Researchers at The Institute of Photonic Sciences (ICFO), a BIST centre, are part of a collaboration that has reported, in Nature Photonics, the observation of soliton formation with a power threshold dictated by geometry in photonic moiré lattices.
Take two identical layers of semi transparent material that have the same structure, put them one on top of the other, rotate them and look at them from above, and hexagonal patterns start to emerge. They are known as moiré patterns or moiré lattices.
Moiré lattices are used every day in applications such as art, textile industry, architecture, as well as image processing, metrology and interferometry. They have been a matter of major interest in science, since they are easily produced using coupled graphene–hexagonal boron nitride monolayers, graphene–graphene layers and graphene quasicrystals on a silicon carbide surface and have proven to generate different states of matter upon rotating or twisting the layers to a certain angle, opening to a new realm of richer physics to be investigated. A few years ago scientists at MIT let by Prof. Pablo Jarillo-Herrero found a new type of unconventional superconductivity in twisted bilayer graphene that forms a moiré lattice. Since then, an explosion of new physics has occurred, which includes several landmark contributions by the ICFO team led by Prof. Efetov that unveiled a new zoo of unobserved states in such structures.
In a different realm of Physics, a team of scientists in a long-standing collaboration between ICFO researchers Prof. Yaroslav Kartashov and Prof. Lluis Torner, the former having been post-doctoral researcher in the same group as Prof Fangwei Ye (currently full professor at the Shanghai Jiao Tong University, where the experiments were conducted), and Prof.

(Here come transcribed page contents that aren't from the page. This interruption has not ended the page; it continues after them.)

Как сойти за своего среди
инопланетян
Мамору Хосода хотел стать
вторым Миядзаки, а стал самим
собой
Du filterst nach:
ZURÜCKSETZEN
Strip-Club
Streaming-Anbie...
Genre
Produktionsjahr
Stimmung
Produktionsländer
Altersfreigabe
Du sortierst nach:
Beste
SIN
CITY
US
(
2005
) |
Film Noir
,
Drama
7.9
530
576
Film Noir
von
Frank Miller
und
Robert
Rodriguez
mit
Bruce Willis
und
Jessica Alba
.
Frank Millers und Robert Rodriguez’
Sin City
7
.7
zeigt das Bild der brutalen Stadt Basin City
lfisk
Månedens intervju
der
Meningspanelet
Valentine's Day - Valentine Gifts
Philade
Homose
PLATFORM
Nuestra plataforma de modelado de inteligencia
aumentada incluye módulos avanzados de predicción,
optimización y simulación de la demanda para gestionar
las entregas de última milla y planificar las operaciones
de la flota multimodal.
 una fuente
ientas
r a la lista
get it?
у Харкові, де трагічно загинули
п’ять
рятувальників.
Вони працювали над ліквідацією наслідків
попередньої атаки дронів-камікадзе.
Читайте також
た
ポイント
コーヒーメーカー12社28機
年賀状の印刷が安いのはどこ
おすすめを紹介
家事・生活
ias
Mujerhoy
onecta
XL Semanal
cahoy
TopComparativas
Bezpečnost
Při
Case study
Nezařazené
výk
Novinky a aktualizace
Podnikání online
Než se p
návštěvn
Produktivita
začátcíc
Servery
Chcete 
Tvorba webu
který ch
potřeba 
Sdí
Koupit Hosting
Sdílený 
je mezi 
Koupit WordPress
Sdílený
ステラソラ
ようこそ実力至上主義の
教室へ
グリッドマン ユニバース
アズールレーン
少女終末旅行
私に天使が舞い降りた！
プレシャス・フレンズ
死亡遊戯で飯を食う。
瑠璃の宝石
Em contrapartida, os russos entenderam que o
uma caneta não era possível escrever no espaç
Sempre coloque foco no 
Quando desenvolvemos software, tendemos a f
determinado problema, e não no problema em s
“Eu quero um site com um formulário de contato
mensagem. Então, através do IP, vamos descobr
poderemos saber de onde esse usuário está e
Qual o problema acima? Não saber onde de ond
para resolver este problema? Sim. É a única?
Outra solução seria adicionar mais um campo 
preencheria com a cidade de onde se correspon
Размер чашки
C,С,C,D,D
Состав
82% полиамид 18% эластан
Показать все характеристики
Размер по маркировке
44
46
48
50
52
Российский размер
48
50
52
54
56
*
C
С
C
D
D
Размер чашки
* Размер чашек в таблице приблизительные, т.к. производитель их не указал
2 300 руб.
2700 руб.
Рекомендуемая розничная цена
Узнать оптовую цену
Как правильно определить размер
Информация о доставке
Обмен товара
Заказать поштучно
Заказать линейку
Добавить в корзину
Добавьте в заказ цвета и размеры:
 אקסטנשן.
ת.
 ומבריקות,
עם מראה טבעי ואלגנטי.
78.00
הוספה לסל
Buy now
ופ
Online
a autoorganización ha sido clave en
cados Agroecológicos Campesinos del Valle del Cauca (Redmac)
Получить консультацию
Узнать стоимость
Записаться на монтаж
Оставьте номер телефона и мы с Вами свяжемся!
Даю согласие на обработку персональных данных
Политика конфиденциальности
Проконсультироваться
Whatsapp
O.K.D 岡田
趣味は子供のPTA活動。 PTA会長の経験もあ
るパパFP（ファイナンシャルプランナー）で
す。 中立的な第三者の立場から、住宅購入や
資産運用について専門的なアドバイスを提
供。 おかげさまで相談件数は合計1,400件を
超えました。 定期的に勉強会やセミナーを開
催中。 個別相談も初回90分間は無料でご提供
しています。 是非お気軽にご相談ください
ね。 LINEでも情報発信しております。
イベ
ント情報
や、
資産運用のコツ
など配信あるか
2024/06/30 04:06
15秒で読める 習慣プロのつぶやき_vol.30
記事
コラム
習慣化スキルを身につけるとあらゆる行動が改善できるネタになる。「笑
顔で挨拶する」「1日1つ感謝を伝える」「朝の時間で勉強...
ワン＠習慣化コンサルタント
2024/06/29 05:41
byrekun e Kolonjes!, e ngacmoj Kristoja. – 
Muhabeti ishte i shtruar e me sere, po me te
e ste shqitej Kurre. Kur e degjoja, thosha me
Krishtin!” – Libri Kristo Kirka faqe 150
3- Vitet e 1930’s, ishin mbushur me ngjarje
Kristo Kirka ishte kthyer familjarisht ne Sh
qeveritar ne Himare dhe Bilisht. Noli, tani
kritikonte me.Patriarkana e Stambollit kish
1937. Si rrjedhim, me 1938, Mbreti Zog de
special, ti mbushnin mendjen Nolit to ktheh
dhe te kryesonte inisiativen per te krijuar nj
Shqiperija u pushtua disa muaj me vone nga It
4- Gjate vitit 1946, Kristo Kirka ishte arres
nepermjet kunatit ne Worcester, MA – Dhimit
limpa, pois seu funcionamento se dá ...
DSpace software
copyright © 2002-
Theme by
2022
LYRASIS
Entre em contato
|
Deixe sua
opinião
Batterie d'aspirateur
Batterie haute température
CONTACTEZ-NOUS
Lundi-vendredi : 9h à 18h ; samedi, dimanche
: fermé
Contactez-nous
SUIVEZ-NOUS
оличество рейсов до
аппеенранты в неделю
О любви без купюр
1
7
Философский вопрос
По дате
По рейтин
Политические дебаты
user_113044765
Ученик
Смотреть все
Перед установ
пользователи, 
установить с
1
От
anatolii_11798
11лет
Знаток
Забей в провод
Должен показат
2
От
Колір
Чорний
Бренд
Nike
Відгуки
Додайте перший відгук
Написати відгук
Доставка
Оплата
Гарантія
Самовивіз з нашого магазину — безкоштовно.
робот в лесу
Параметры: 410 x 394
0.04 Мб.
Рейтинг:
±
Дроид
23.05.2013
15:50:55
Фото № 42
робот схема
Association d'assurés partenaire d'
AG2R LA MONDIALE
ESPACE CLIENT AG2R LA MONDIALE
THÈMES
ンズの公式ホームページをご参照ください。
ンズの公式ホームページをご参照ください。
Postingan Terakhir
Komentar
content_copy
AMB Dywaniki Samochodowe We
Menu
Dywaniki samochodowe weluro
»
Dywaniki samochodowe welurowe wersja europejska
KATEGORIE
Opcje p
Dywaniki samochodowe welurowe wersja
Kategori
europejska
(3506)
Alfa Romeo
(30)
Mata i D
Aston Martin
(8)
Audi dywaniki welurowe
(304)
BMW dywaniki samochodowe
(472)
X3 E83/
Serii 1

Vladimir Konotop in Lisbon, reported early this year in Nature the observation of the transition from delocalisation to localisation in two-dimensional patterns, afforded by the properties of the moiré structures with fundamentally different geometries (periodic, general aperiodic, and quasicrystal).
Now moiré lattices optically-induced in a photorefractive nonlinear crystal have been employed to observe the formation of optical solitons under different geometrical conditions controlled by the twisting angle between the constitutive sublattices. The behavior of the soliton formation threshold was confirmed to be directly linked to the band structure of the moiré lattices resulting from the different twisting angles of the sublattices and, in particular, of the band-flattening associated to the geometry of the lattices. Similar phenomena are anticipated to occur in moiré patterns composed of sublattices of other crystallographic symmetries and in other physical systems where flat-bands induced by geometry arise. The results were published in Nature Photonics.